▸ What needs to be done:
Among the records that follow, find each line holding the word "setting" and copy it.

*** Data provided ***

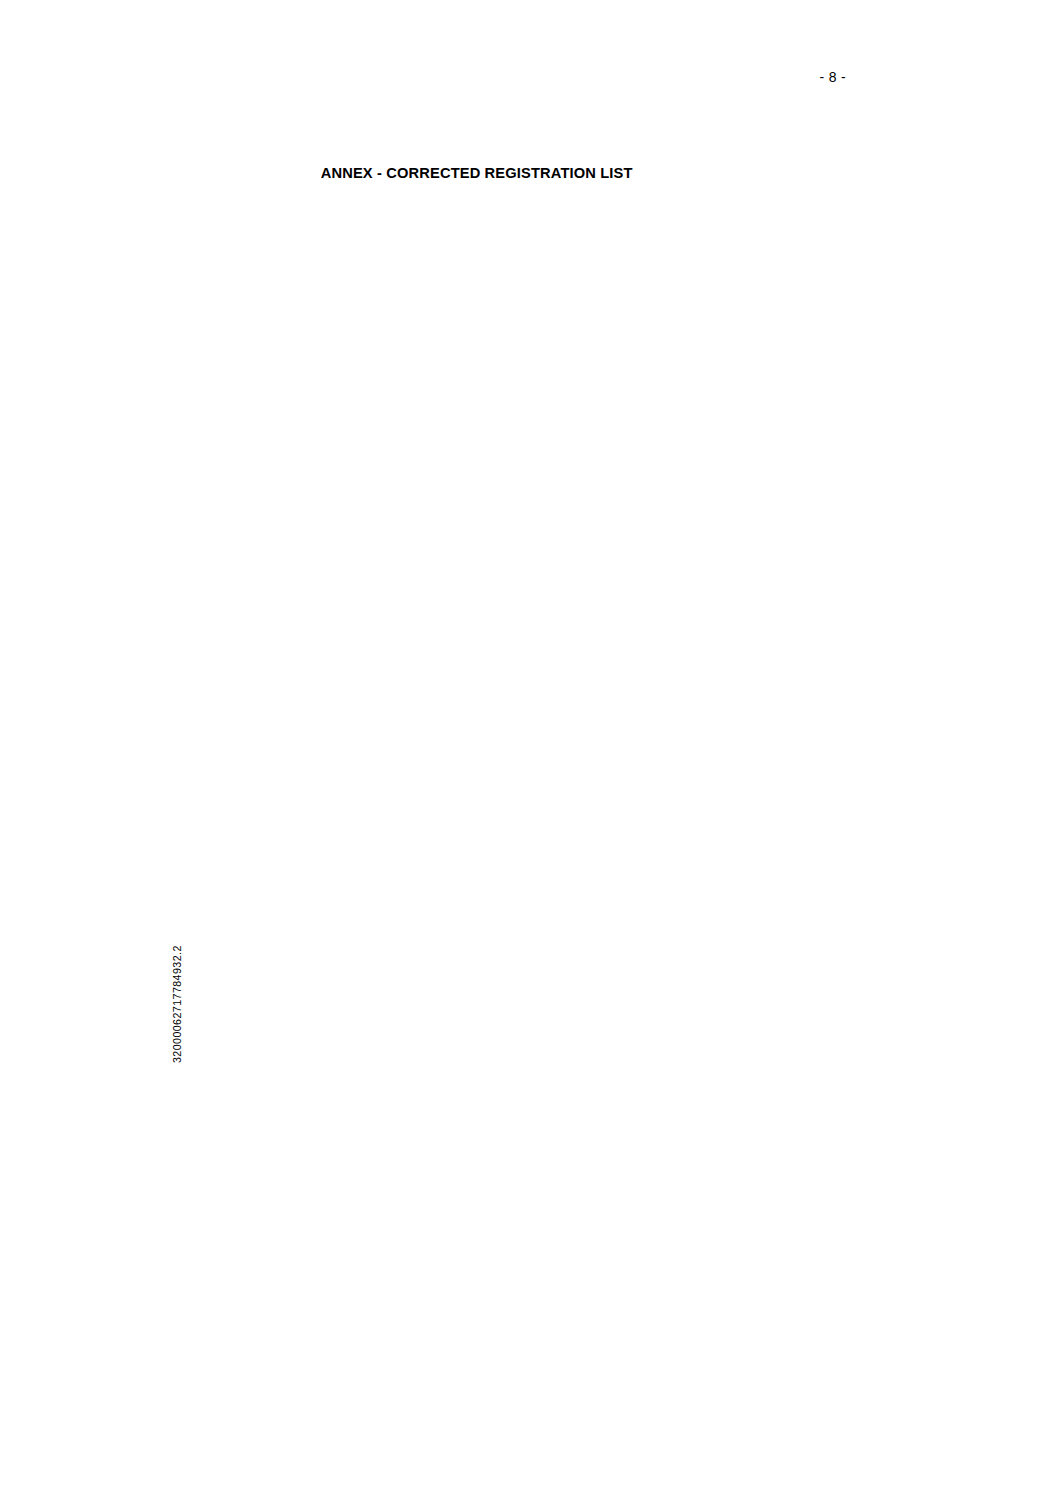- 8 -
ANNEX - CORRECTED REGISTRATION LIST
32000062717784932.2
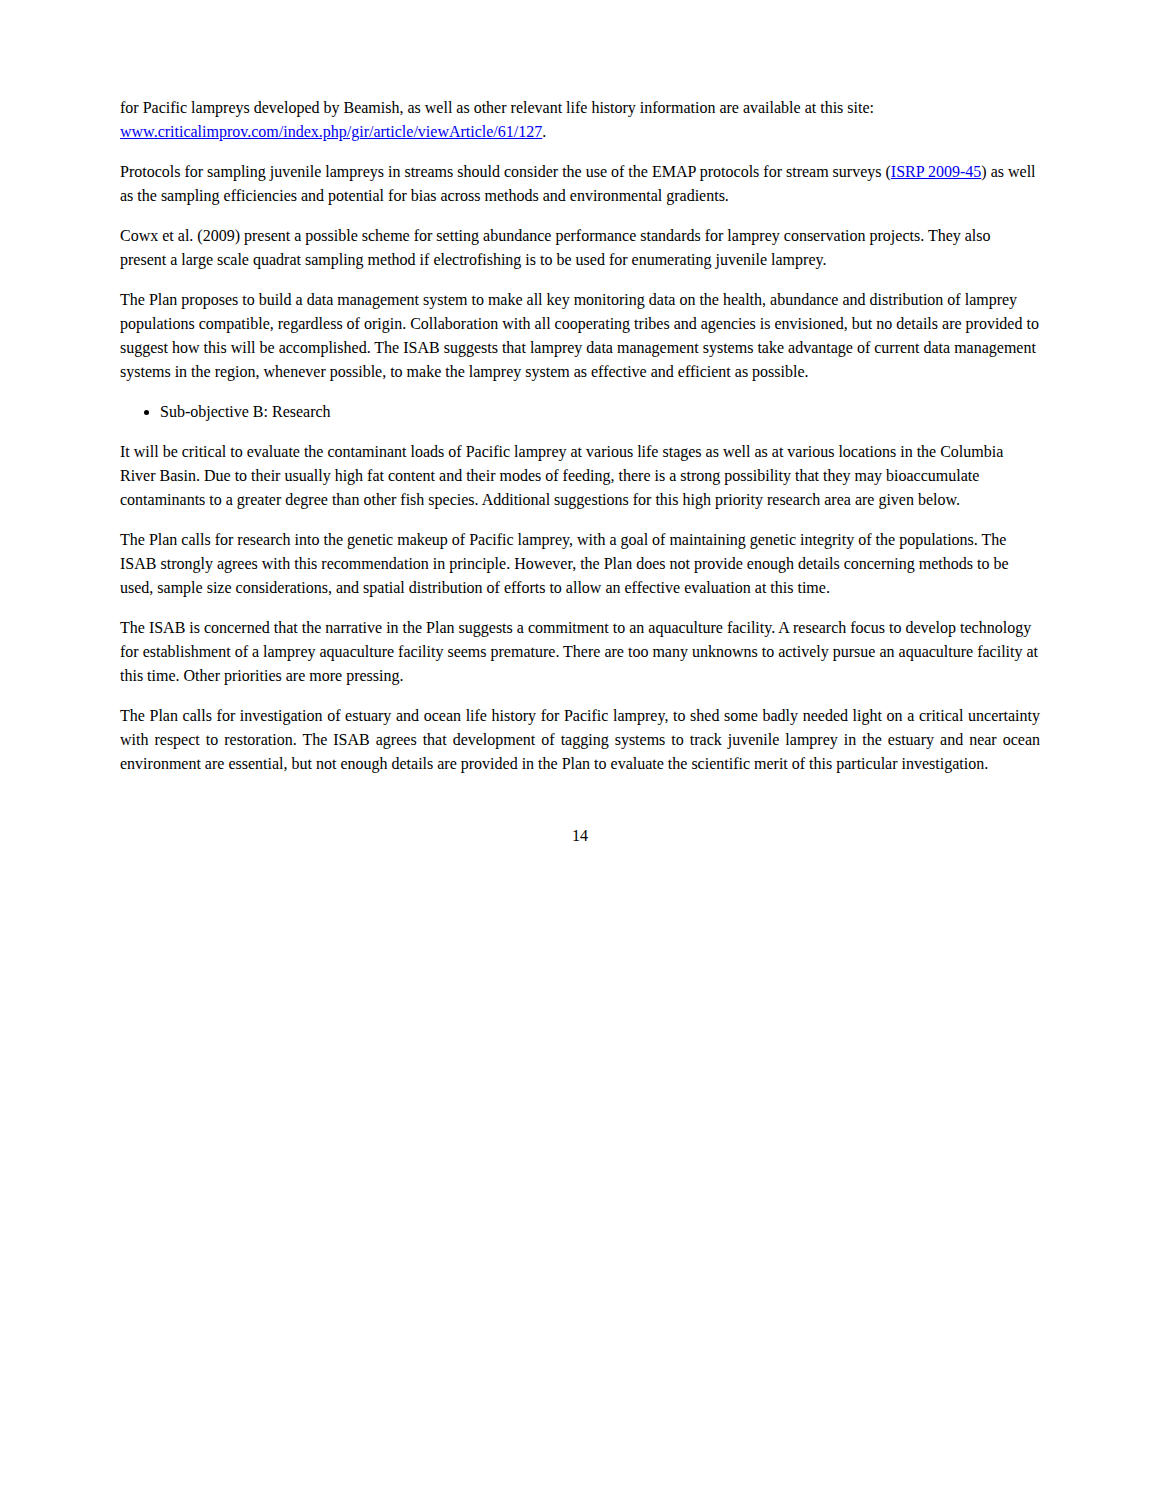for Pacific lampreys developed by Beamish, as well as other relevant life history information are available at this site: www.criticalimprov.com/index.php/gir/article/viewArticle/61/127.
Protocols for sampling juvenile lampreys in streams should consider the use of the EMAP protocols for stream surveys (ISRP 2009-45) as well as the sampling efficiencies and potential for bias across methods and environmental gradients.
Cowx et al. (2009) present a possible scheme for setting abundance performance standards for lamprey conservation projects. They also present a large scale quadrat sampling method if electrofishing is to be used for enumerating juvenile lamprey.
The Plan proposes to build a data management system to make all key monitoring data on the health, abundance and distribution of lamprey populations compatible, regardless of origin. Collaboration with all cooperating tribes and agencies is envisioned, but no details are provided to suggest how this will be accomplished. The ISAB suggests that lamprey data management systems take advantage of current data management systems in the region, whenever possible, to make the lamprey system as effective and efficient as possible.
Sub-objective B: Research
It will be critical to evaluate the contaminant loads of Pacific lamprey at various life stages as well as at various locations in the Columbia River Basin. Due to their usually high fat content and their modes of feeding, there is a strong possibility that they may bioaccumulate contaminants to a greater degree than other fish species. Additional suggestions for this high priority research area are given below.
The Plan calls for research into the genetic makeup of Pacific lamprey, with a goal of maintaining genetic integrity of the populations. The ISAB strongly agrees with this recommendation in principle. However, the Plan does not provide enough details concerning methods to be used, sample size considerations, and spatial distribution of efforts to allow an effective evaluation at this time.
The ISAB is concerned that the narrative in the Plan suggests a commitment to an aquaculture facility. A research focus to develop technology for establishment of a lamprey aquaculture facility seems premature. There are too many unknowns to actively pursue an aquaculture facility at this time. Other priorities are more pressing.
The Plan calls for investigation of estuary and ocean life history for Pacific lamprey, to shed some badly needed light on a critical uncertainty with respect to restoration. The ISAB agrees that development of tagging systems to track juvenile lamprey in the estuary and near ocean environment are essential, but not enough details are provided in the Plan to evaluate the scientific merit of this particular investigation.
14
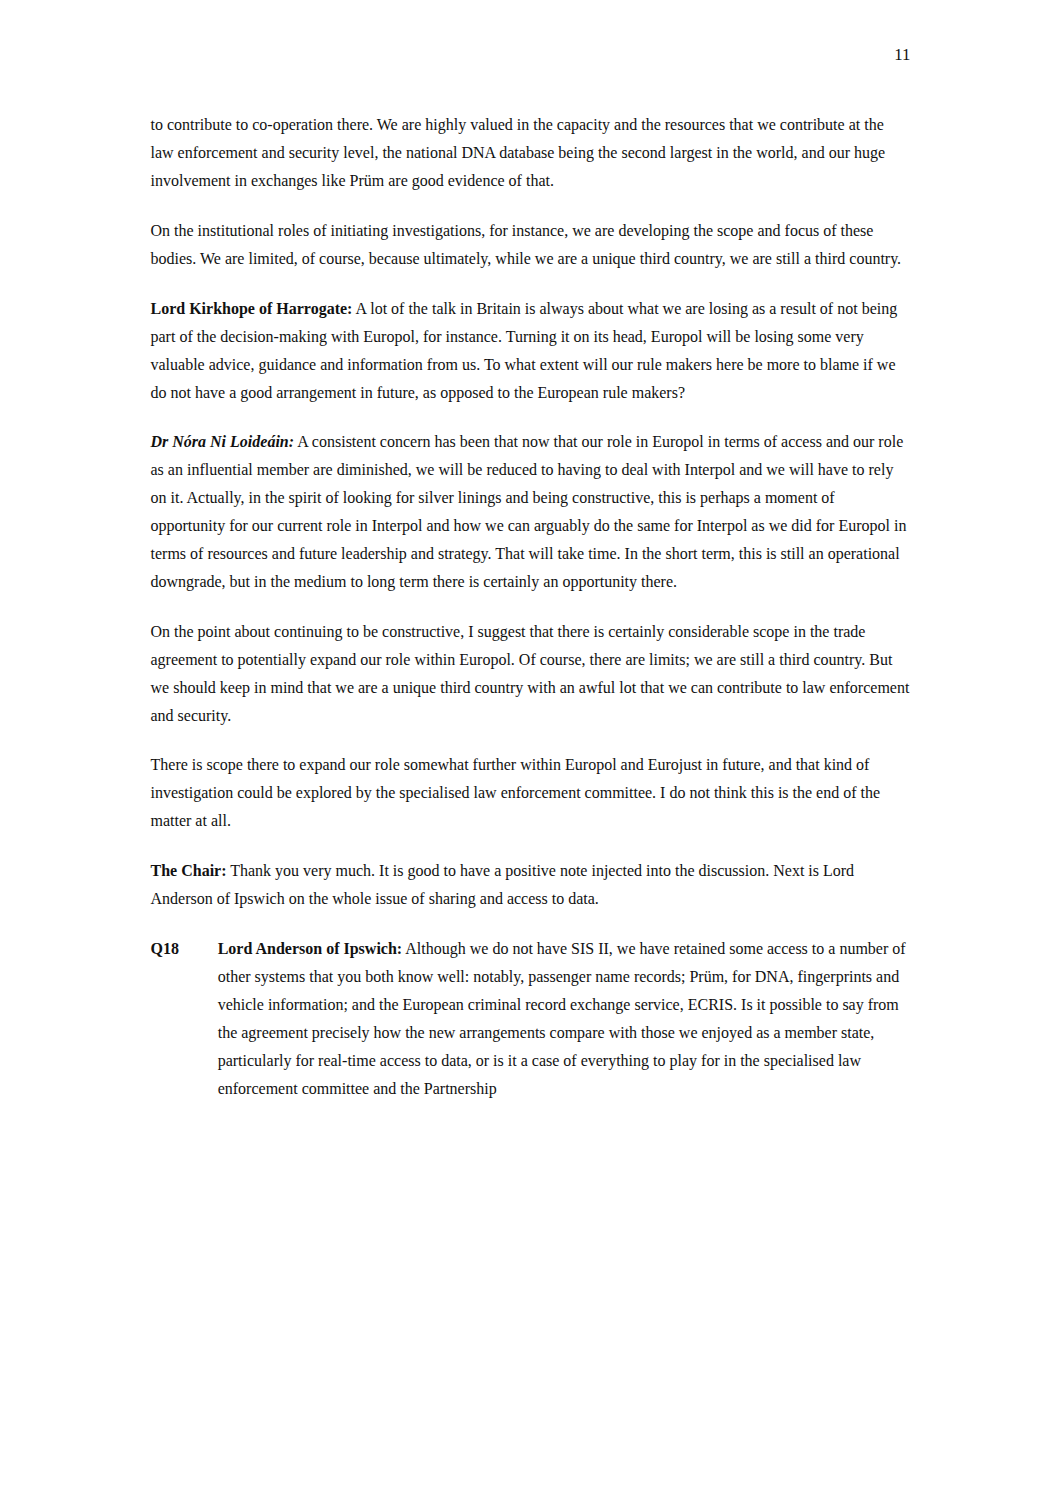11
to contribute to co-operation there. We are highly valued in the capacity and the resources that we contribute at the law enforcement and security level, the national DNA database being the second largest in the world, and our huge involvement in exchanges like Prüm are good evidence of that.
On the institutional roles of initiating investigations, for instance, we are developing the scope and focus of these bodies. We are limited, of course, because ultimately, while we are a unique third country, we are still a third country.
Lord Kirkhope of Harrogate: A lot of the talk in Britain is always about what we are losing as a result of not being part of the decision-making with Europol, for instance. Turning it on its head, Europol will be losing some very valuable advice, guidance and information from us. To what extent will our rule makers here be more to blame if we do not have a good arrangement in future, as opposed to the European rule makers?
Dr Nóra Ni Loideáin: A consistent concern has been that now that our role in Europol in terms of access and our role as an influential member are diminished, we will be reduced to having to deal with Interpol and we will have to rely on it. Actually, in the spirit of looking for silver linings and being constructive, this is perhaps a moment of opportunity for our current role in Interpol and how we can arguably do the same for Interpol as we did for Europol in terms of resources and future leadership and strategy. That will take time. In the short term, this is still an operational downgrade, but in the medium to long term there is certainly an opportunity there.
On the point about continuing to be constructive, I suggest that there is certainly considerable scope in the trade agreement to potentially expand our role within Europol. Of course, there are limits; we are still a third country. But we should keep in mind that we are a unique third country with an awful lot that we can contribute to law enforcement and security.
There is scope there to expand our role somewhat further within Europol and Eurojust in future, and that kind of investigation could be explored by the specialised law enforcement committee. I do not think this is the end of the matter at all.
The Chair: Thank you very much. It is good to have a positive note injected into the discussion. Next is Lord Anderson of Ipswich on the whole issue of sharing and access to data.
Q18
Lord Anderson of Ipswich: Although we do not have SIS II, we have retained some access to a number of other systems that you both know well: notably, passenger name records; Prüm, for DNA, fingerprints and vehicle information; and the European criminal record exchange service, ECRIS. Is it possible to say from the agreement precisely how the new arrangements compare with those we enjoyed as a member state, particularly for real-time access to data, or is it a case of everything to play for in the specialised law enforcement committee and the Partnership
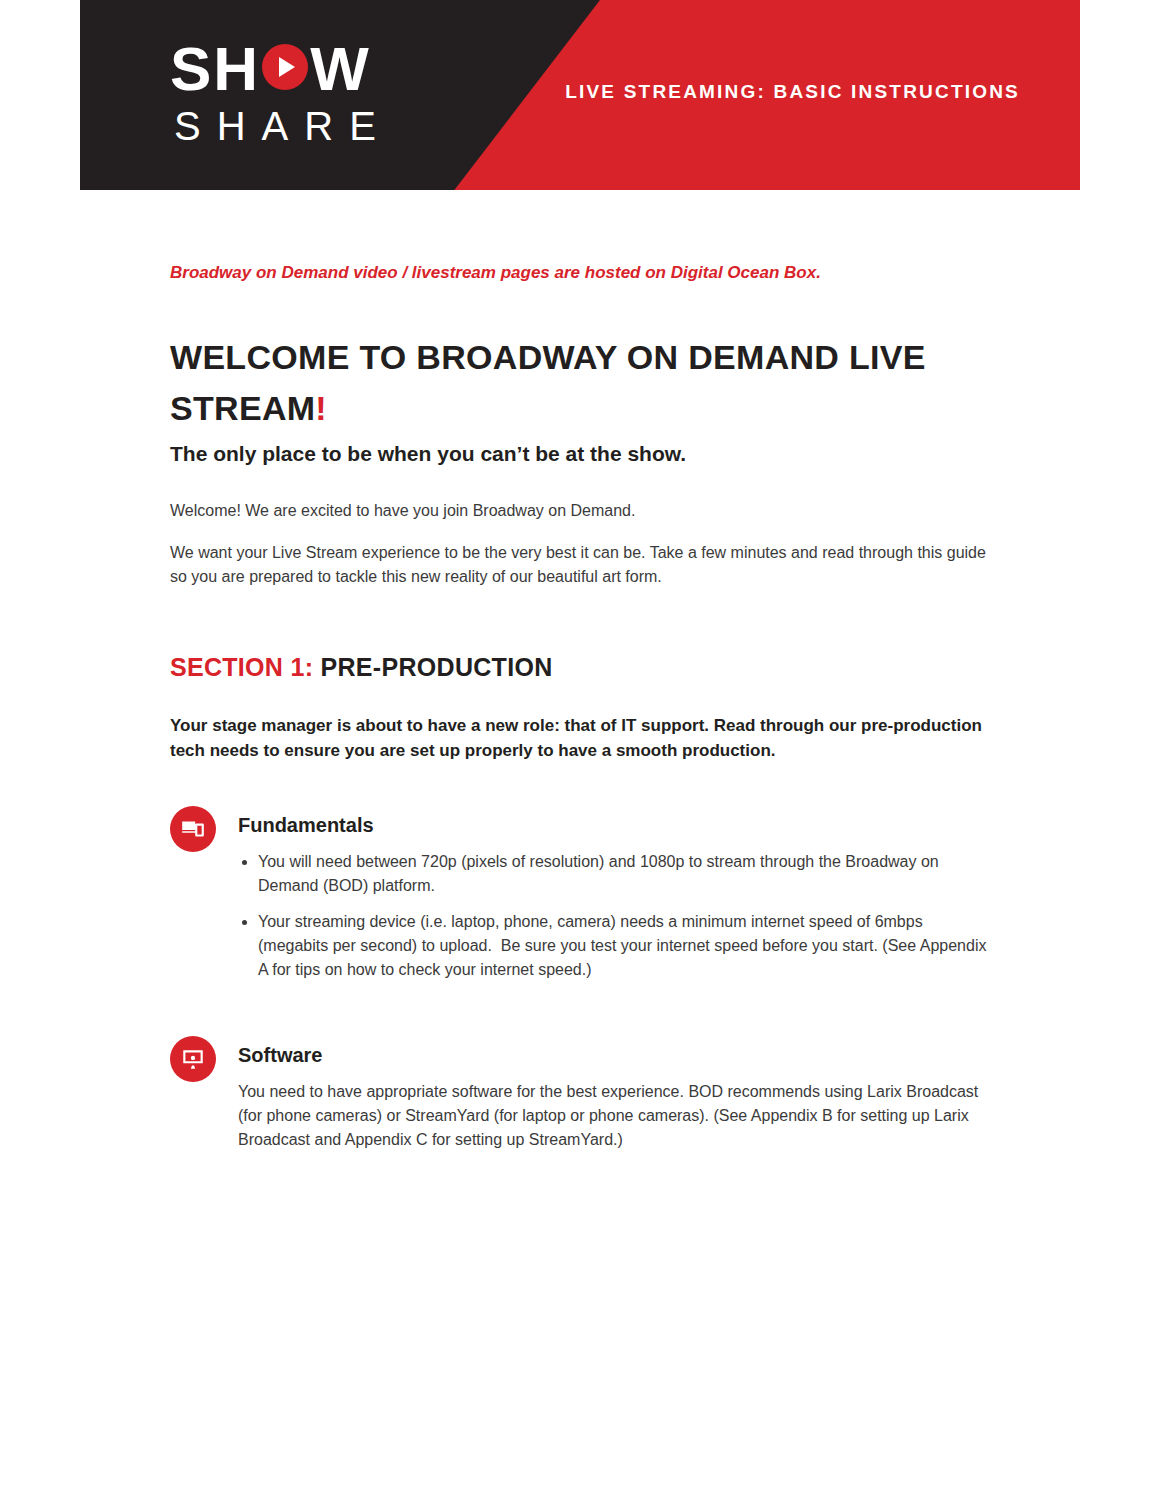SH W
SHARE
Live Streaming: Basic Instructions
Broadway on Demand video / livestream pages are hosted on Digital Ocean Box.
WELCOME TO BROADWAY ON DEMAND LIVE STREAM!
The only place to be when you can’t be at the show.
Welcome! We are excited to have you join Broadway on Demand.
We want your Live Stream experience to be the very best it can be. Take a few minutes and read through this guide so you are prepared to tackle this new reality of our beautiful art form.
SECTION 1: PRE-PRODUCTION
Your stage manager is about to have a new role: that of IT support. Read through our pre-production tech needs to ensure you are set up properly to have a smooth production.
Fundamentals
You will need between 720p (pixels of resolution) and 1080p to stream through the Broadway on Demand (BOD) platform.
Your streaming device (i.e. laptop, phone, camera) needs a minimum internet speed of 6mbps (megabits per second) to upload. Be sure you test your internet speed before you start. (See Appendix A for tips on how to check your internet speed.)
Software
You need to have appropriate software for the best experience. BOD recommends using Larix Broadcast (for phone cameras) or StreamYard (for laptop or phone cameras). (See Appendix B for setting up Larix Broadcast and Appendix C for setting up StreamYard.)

*** End of Data provided ***

▸ Exercise result:
Cowx et al. (2009) present a possible scheme for setting abundance performance standards for lamprey conservation projects. They also present a large scale quadrat sampling method if electrofishing is to be used for enumerating juvenile lamprey.
You need to have appropriate software for the best experience. BOD recommends using Larix Broadcast (for phone cameras) or StreamYard (for laptop or phone cameras). (See Appendix B for setting up Larix Broadcast and Appendix C for setting up StreamYard.)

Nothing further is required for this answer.